Months after a citywide task force essentially labeled Chicago’s affordable housing program a failure, Mayor Lori Lightfoot is proposing major changes.
The mayor’s revisions to the existing Affordable Requirements Ordinance will include doubling to 20 percent the number of affordable apartments or condo units per complex in certain neighborhoods, according to Crain’s.
The proposed update, announced Wednesday, would also make developers pay more to opt out of the requirements, with that money going to Chicago’s housing fund, the report noted.
“Thanks to this ordinance, we will be able to better address these negative impacts and move our city that much closer to fully ensuring that all of our residents, regardless of their income, will have the ability and opportunity to live wherever they choose in Chicago,” Lightfoot said.

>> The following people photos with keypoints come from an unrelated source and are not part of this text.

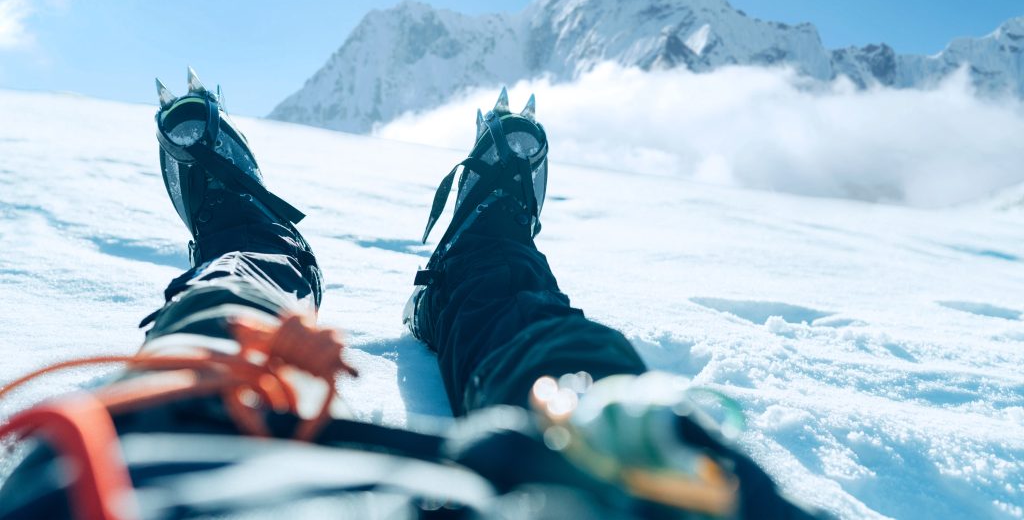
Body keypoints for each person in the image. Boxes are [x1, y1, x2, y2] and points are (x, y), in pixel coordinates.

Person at [0, 70, 826, 519]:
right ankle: (475, 269)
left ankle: (259, 257)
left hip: (141, 479)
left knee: (208, 346)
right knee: (572, 375)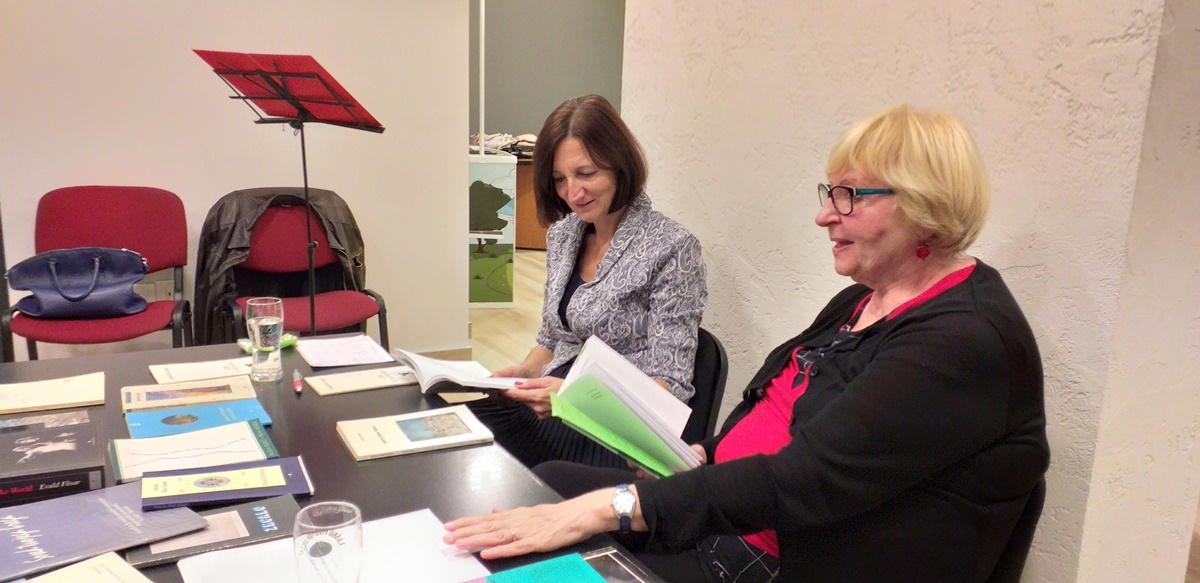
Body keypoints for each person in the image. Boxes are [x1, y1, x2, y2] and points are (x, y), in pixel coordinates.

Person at [444, 105, 1051, 582]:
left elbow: (803, 479)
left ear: (924, 204)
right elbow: (766, 415)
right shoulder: (863, 298)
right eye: (829, 194)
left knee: (543, 545)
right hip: (729, 512)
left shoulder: (962, 342)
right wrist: (702, 454)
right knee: (547, 485)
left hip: (768, 552)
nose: (825, 216)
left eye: (849, 196)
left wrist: (613, 506)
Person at [471, 94, 707, 469]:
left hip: (614, 429)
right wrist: (522, 375)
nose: (572, 193)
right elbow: (551, 341)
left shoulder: (672, 248)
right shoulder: (564, 234)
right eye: (559, 179)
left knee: (507, 466)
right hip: (557, 400)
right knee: (462, 426)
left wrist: (572, 398)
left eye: (586, 173)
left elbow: (670, 387)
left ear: (619, 166)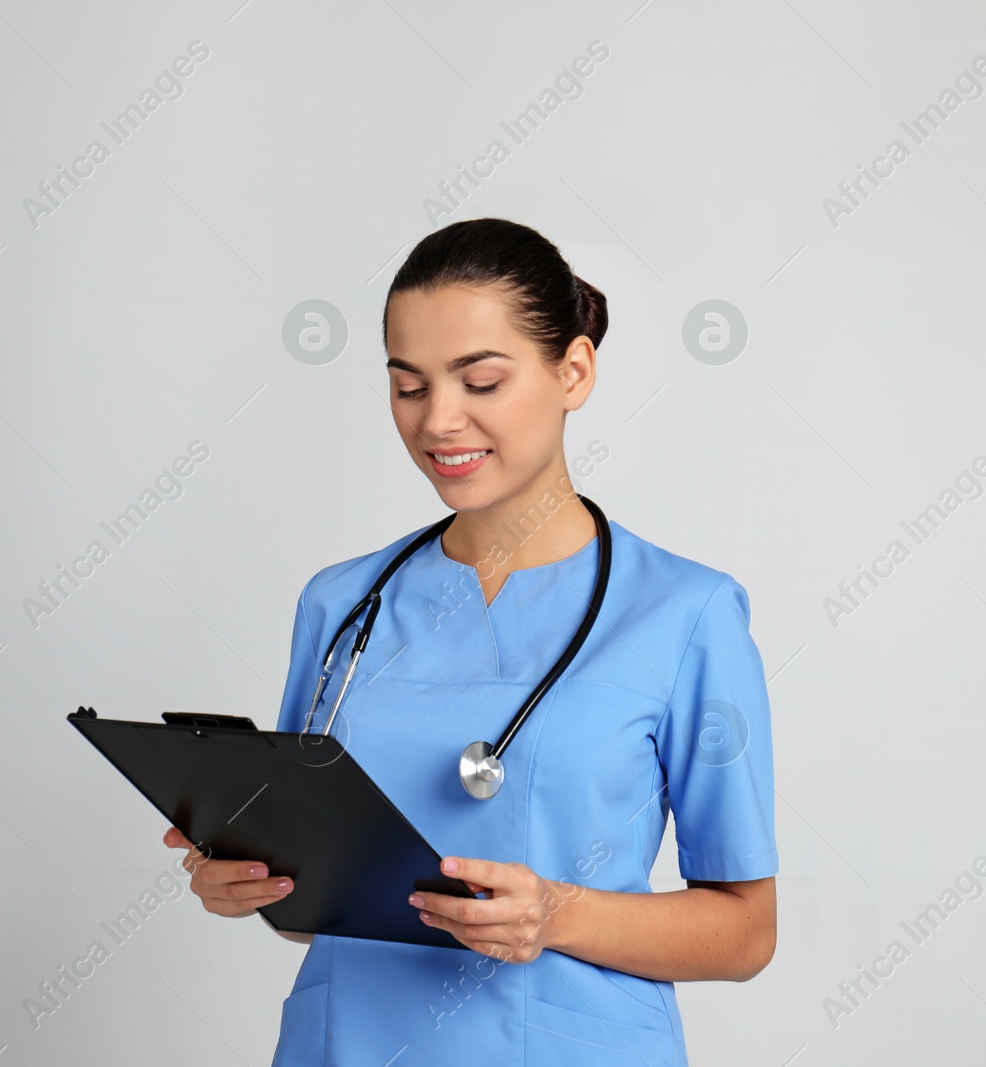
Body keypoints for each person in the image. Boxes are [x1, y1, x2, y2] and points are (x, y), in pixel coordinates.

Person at [163, 217, 778, 1065]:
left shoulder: (685, 614)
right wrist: (253, 882)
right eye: (408, 386)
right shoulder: (341, 603)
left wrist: (558, 914)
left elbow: (746, 930)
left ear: (575, 370)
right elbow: (320, 899)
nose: (439, 421)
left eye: (480, 380)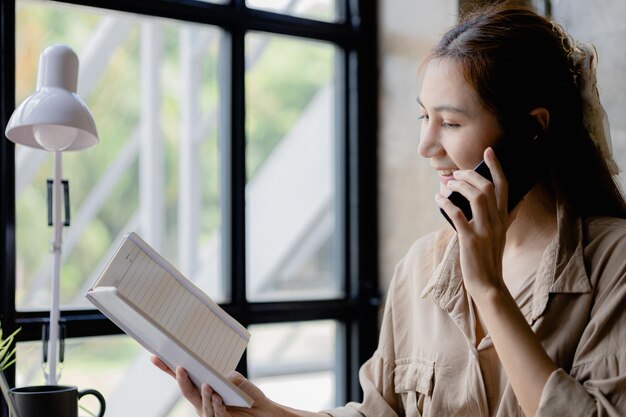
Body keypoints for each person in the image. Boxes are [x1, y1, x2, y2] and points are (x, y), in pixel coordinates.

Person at [153, 2, 626, 416]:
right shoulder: (420, 268)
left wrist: (487, 289)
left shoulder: (614, 262)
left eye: (451, 122)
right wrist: (272, 414)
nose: (426, 146)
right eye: (424, 117)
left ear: (532, 131)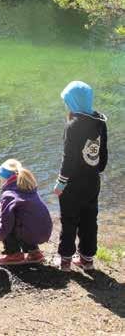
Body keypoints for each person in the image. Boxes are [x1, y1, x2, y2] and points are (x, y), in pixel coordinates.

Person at [54, 81, 108, 272]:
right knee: (89, 219)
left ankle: (66, 261)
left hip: (73, 184)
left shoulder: (73, 125)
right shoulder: (100, 121)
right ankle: (87, 259)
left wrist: (61, 183)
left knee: (69, 220)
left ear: (73, 102)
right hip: (93, 181)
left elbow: (68, 158)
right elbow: (102, 152)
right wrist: (97, 170)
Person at [0, 159, 52, 265]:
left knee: (1, 215)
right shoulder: (29, 187)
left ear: (4, 179)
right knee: (25, 218)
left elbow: (6, 223)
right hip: (44, 232)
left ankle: (13, 254)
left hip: (30, 234)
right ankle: (34, 252)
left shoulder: (8, 194)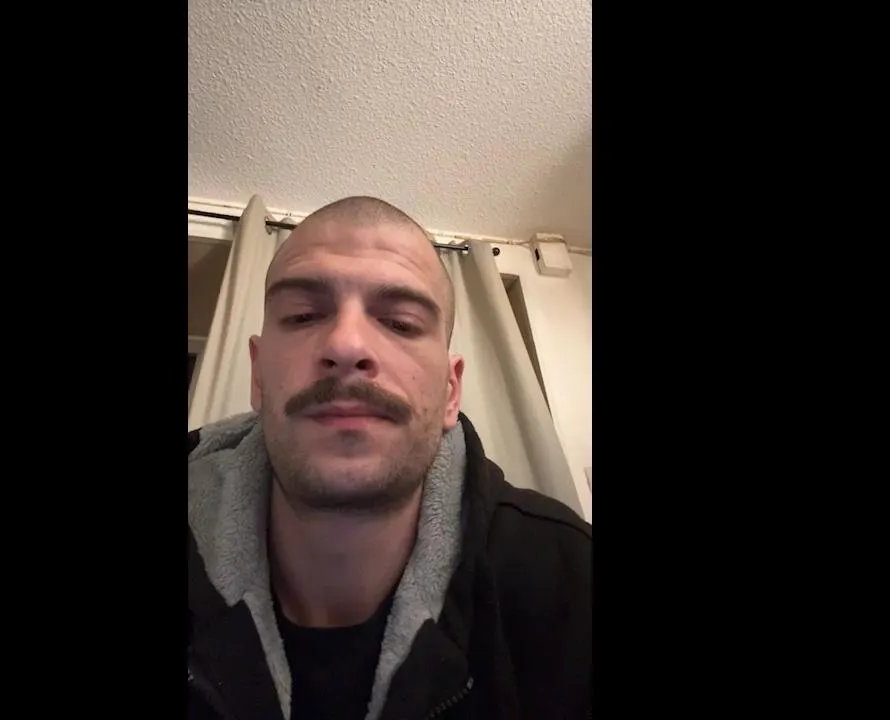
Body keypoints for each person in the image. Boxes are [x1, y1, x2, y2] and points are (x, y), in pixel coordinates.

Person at [187, 196, 592, 719]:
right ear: (258, 376)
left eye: (400, 323)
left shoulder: (571, 582)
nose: (346, 343)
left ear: (450, 392)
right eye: (304, 315)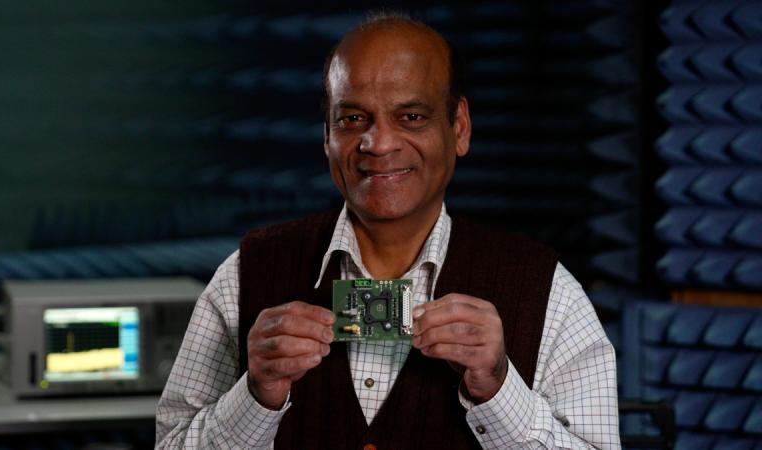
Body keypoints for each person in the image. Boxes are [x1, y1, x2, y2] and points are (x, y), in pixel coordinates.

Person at [156, 12, 619, 450]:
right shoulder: (243, 277)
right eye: (353, 119)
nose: (378, 144)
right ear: (327, 135)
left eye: (411, 117)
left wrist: (499, 391)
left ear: (459, 127)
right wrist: (256, 396)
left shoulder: (546, 291)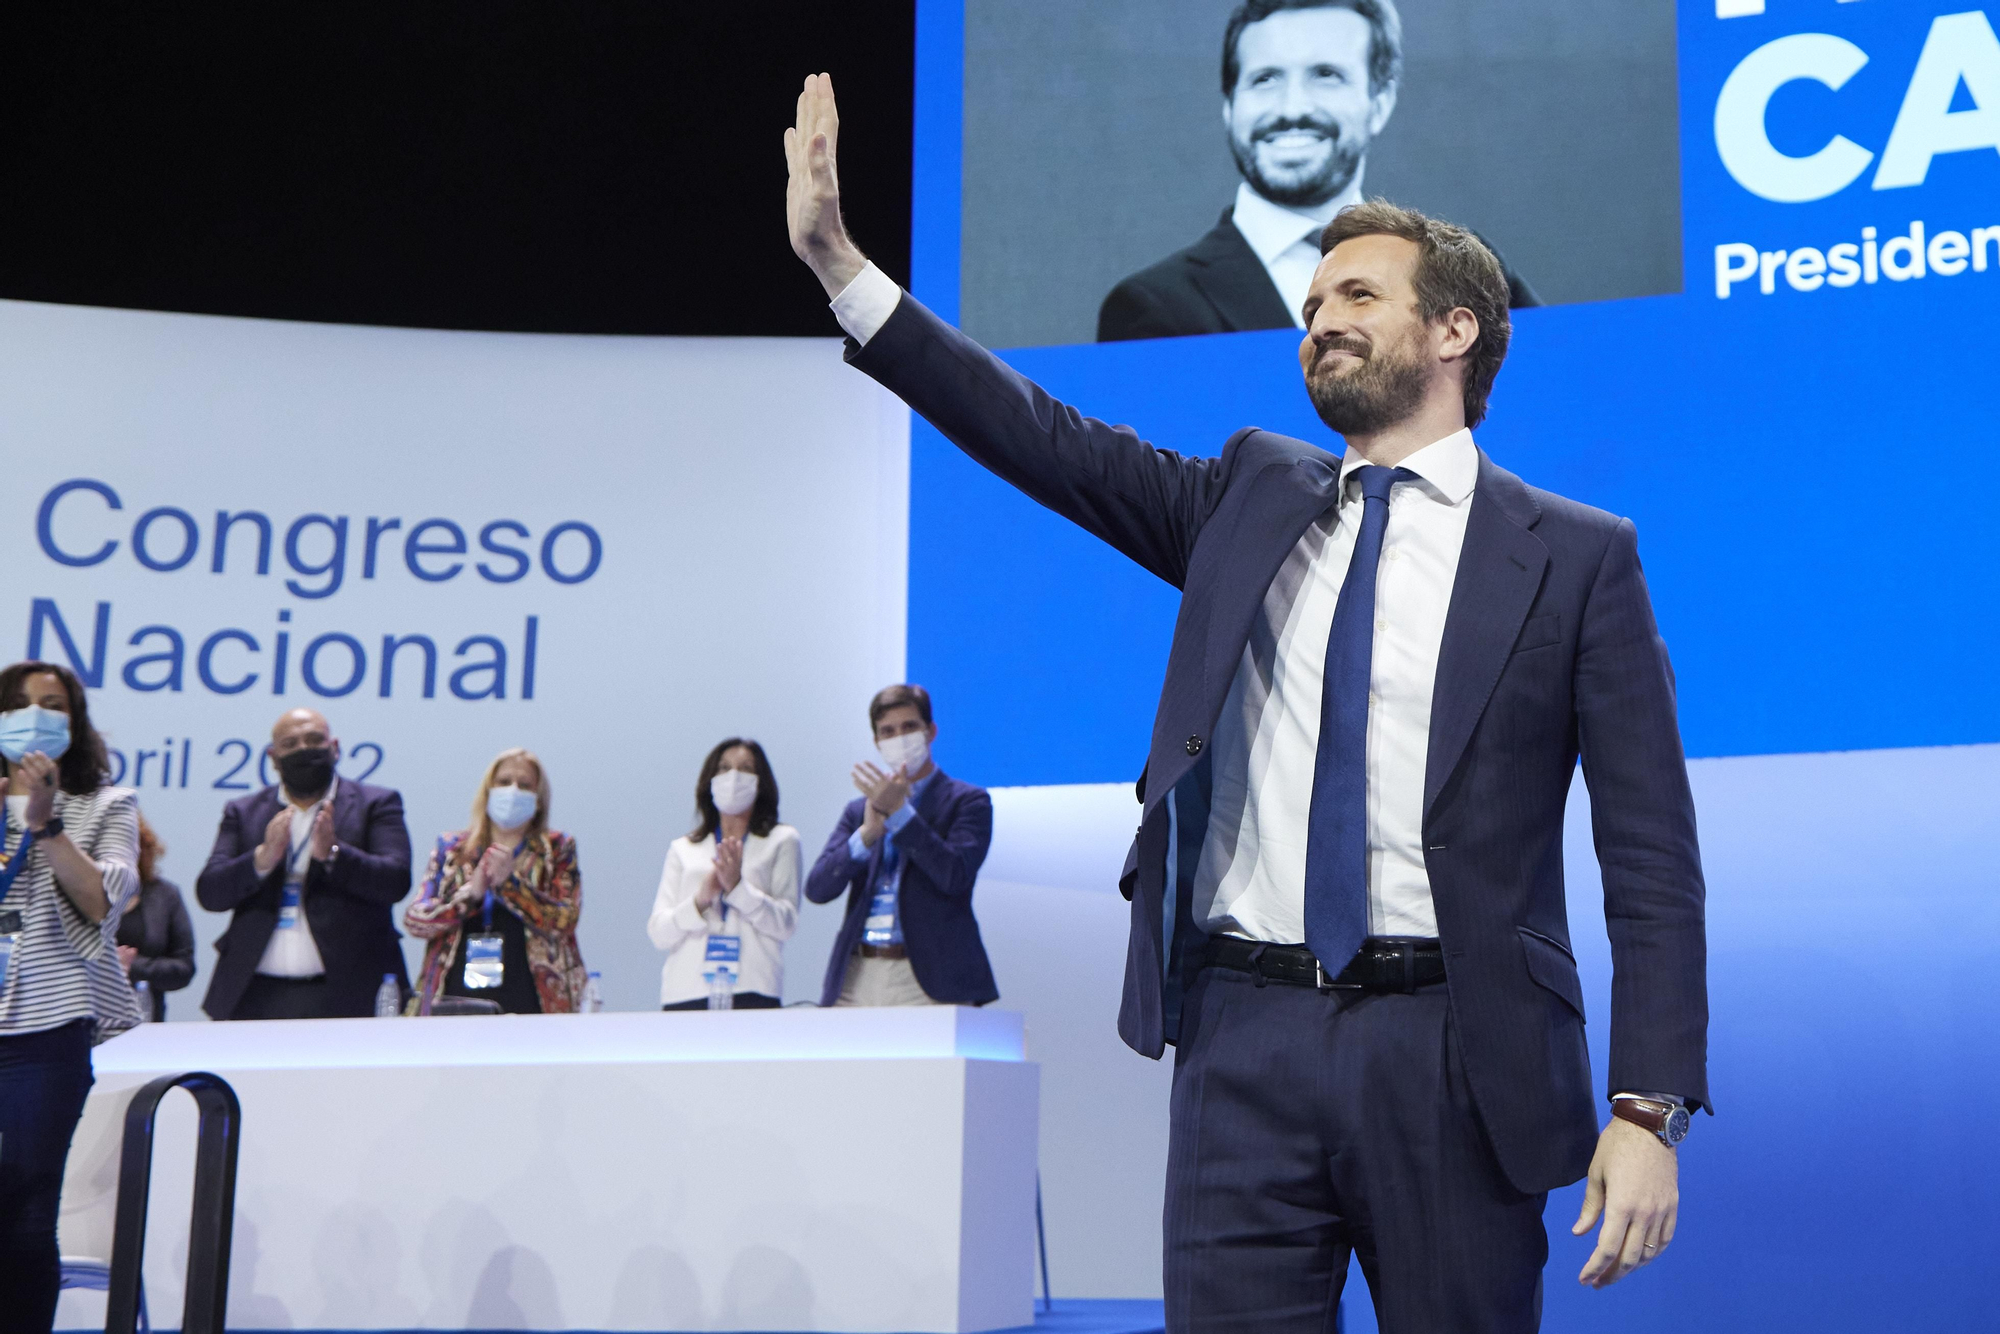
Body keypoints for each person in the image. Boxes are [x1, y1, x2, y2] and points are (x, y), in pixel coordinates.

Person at [787, 77, 1707, 1329]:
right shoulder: (1247, 494)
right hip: (1239, 1040)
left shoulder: (1573, 555)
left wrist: (1645, 1106)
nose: (1318, 319)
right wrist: (846, 273)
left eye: (1356, 297)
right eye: (1313, 300)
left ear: (1452, 331)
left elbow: (1649, 854)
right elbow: (1040, 436)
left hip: (1453, 1051)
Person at [1097, 0, 1537, 344]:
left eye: (1326, 75)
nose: (1292, 108)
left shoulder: (1475, 272)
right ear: (1230, 106)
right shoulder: (1151, 309)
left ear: (1379, 102)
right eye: (1265, 79)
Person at [0, 661, 140, 1333]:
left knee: (27, 1208)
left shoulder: (108, 804)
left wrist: (46, 823)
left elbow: (101, 901)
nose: (36, 717)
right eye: (21, 706)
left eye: (52, 705)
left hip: (44, 1030)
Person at [196, 707, 412, 1020]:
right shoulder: (244, 812)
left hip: (350, 993)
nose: (303, 750)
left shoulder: (376, 804)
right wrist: (262, 859)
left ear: (334, 748)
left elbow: (394, 881)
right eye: (290, 744)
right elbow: (211, 893)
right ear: (273, 757)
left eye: (313, 740)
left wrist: (334, 853)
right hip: (254, 994)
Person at [804, 685, 996, 1008]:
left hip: (927, 978)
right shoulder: (858, 811)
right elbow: (818, 888)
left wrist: (901, 815)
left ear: (930, 731)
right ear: (877, 742)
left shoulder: (968, 801)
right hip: (857, 974)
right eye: (888, 732)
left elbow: (954, 875)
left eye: (909, 727)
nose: (899, 738)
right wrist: (866, 835)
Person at [405, 748, 586, 1015]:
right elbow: (416, 921)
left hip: (534, 993)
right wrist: (471, 894)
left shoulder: (556, 848)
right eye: (503, 782)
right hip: (455, 991)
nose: (512, 791)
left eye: (524, 785)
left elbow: (565, 920)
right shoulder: (453, 848)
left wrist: (510, 886)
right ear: (488, 791)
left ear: (538, 800)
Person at [647, 738, 801, 1010]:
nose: (733, 777)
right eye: (724, 768)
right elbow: (659, 933)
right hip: (686, 990)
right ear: (710, 781)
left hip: (754, 988)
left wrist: (738, 889)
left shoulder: (782, 840)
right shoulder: (683, 848)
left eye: (746, 768)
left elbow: (785, 924)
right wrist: (700, 900)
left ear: (760, 781)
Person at [116, 817, 196, 1021]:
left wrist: (134, 967)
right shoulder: (73, 893)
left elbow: (184, 969)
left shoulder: (165, 895)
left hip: (145, 1019)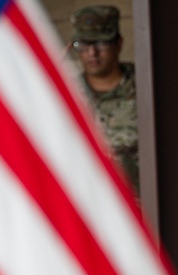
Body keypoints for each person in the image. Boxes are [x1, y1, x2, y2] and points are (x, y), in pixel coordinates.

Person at [69, 5, 139, 195]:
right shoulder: (67, 95)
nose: (92, 52)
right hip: (86, 207)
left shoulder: (146, 89)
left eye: (101, 43)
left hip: (140, 208)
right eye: (83, 45)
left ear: (118, 44)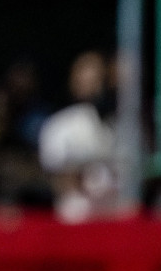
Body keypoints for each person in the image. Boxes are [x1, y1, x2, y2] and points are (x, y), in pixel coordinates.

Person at [38, 50, 119, 222]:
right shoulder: (59, 125)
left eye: (99, 79)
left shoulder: (121, 125)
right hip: (77, 217)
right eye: (85, 78)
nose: (93, 86)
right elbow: (57, 177)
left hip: (117, 216)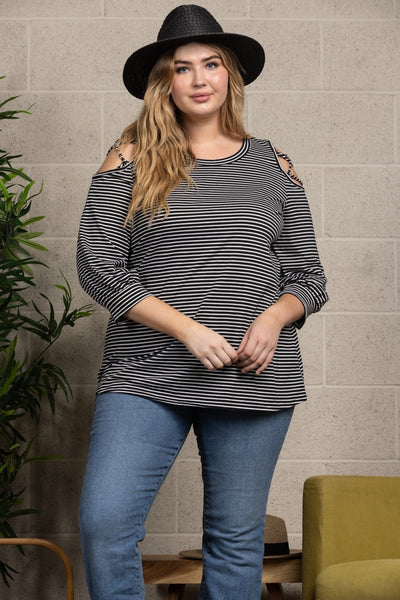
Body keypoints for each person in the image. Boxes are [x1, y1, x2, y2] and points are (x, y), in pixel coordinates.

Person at [77, 5, 328, 600]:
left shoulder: (272, 164)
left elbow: (309, 278)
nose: (198, 79)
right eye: (181, 67)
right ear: (163, 82)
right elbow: (97, 266)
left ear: (229, 75)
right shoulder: (129, 159)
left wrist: (275, 318)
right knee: (105, 521)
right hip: (144, 371)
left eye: (211, 64)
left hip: (253, 376)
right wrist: (186, 329)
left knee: (236, 541)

Meanwhile, developers say the revisions will discourage new construction by making it more difficult for projects to pencil out.
Lightfoot’s changes follow a report in September by a task force that determined the ordinance requiring developers to build more housing for low- and moderate-income households has created just 1,000 homes in 13 years. Those results also showed that the city’s affordable housing shortfall has ballooned to nearly 120,000 homes.
The announcement came a week after the city Department of Housing’s “racial equity impact assessment” found the bulk of affordable homes developed in Chicago using federal low-income housing tax credits in recent years have further segregated Black residents in the South and West sides.